*EXERCISE*: Set down, please, without alteration, the lines of the entries below from the first through the one containing "Breast MRI (dynamic contrast-enhanced), one sagittal".

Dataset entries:
>>

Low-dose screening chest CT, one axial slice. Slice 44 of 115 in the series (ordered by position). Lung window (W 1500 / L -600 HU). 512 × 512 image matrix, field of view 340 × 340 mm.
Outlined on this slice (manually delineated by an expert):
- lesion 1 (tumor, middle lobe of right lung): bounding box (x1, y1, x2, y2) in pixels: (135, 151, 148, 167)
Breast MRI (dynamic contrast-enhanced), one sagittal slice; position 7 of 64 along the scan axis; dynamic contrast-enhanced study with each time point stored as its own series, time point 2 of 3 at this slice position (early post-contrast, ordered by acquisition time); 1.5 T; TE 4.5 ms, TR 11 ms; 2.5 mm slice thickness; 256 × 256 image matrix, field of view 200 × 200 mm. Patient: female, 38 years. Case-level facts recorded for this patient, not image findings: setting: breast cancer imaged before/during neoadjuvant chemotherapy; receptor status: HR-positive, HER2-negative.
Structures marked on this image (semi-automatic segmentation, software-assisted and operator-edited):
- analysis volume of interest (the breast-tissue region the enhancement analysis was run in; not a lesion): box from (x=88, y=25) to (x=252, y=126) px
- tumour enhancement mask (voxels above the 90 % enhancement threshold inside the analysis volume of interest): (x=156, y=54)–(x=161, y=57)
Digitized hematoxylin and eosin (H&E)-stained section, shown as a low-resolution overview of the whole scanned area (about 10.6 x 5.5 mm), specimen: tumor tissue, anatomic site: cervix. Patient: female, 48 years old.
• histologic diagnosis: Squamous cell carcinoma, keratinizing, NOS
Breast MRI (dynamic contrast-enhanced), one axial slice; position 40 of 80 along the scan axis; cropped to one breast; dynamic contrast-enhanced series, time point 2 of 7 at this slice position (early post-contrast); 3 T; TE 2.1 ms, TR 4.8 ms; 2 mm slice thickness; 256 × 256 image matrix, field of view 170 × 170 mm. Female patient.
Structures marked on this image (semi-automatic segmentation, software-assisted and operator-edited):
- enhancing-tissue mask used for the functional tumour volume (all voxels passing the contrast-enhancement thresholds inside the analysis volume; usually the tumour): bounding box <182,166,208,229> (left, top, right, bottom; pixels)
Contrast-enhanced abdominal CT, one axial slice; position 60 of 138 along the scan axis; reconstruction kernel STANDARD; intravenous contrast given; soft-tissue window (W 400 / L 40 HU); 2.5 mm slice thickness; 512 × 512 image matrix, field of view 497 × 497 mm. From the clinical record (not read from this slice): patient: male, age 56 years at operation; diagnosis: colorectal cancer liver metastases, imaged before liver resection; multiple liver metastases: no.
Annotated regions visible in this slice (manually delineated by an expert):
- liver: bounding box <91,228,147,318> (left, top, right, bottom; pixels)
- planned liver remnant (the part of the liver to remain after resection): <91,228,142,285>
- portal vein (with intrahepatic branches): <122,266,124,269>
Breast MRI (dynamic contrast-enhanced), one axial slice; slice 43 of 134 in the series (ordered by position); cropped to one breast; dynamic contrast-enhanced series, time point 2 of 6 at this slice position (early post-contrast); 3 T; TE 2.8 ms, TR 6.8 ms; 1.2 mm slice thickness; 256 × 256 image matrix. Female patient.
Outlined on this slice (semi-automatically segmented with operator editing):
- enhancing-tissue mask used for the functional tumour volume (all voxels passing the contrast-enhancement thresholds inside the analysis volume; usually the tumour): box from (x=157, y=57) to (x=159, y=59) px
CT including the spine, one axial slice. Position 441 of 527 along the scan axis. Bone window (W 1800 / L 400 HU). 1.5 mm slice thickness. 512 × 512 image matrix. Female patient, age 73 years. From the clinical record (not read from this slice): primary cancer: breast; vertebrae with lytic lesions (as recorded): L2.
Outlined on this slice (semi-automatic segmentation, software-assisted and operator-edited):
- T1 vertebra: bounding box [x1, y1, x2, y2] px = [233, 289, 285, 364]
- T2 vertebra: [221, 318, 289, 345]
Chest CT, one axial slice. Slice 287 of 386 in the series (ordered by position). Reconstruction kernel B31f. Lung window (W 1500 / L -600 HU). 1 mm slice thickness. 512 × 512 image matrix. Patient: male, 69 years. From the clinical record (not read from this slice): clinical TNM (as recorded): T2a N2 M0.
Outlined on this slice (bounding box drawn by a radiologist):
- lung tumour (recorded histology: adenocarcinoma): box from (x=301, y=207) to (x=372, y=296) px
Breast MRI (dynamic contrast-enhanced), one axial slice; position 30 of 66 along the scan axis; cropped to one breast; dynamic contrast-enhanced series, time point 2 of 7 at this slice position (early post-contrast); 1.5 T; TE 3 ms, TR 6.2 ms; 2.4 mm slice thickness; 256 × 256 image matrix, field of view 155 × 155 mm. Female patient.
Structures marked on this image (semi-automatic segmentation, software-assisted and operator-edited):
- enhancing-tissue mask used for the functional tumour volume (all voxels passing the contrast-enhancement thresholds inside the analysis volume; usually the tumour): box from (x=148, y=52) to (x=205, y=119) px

<<

*OUTPUT BELOW*:
Low-dose screening chest CT, one axial slice. Slice 44 of 115 in the series (ordered by position). Lung window (W 1500 / L -600 HU). 512 × 512 image matrix, field of view 340 × 340 mm.
Outlined on this slice (manually delineated by an expert):
- lesion 1 (tumor, middle lobe of right lung): bounding box (x1, y1, x2, y2) in pixels: (135, 151, 148, 167)
Breast MRI (dynamic contrast-enhanced), one sagittal slice; position 7 of 64 along the scan axis; dynamic contrast-enhanced study with each time point stored as its own series, time point 2 of 3 at this slice position (early post-contrast, ordered by acquisition time); 1.5 T; TE 4.5 ms, TR 11 ms; 2.5 mm slice thickness; 256 × 256 image matrix, field of view 200 × 200 mm. Patient: female, 38 years. Case-level facts recorded for this patient, not image findings: setting: breast cancer imaged before/during neoadjuvant chemotherapy; receptor status: HR-positive, HER2-negative.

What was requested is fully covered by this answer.